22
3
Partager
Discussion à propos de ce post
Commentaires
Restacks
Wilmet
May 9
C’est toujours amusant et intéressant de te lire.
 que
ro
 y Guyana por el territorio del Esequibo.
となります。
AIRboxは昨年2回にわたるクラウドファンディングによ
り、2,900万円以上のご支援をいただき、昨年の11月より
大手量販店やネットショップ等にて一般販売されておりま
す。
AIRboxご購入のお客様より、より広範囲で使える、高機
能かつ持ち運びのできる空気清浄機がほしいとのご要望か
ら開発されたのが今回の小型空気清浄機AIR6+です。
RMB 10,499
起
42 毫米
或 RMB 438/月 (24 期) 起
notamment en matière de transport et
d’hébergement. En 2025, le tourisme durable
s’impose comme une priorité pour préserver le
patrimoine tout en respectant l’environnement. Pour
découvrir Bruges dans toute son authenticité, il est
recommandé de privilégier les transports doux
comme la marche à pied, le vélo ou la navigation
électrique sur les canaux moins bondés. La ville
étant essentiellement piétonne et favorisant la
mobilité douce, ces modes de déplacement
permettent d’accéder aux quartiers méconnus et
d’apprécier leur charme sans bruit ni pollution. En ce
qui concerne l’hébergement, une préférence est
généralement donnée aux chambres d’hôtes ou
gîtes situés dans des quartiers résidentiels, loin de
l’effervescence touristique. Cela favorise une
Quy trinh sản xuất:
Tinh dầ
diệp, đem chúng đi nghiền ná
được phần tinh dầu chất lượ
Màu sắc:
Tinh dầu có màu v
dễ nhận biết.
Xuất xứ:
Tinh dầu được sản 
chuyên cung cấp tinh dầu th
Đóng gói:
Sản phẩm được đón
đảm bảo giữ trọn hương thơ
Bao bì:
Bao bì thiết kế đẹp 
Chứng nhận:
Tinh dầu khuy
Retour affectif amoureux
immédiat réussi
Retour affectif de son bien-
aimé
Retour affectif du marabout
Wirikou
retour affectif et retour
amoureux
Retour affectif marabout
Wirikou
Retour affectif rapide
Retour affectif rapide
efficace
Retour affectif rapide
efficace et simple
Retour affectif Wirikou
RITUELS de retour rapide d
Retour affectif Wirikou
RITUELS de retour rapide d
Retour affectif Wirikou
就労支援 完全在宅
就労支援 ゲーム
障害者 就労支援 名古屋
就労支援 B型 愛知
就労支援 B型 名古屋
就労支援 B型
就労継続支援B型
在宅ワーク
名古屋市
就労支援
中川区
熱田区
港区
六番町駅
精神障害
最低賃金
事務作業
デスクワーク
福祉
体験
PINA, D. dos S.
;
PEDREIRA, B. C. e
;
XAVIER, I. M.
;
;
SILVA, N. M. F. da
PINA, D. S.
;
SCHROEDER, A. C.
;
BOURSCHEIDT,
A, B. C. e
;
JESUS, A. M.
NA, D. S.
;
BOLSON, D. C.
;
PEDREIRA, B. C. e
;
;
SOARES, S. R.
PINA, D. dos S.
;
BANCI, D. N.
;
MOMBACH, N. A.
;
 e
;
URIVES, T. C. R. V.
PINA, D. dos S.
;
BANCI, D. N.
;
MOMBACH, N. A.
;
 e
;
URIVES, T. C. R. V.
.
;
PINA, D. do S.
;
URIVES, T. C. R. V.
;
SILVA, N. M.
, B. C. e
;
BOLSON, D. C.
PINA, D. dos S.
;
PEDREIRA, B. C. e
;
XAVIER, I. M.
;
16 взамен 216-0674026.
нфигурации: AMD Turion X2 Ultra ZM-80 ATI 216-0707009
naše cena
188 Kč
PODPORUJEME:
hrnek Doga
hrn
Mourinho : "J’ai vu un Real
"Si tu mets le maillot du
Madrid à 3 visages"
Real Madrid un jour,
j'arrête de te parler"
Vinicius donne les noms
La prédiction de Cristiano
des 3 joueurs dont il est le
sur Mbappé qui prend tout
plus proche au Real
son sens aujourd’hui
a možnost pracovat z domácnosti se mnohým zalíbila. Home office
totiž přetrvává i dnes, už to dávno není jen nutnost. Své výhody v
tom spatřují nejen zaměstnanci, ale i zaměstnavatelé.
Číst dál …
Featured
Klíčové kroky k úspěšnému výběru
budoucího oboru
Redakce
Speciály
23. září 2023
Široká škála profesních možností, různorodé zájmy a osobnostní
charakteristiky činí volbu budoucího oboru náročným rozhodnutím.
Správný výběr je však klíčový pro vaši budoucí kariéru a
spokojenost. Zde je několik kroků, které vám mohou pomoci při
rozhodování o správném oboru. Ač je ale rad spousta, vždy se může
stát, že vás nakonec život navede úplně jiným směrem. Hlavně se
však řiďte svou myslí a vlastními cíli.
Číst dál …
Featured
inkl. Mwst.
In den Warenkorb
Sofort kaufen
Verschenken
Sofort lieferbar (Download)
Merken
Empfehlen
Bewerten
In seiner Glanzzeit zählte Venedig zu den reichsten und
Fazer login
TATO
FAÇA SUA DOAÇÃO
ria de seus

* * * *

:: 作業指示 ::
上記の項目で、文字列「marabout」を含む行を数え、その数のみを記してください。大文字と小文字は区別します。

:: 解答欄 ::
2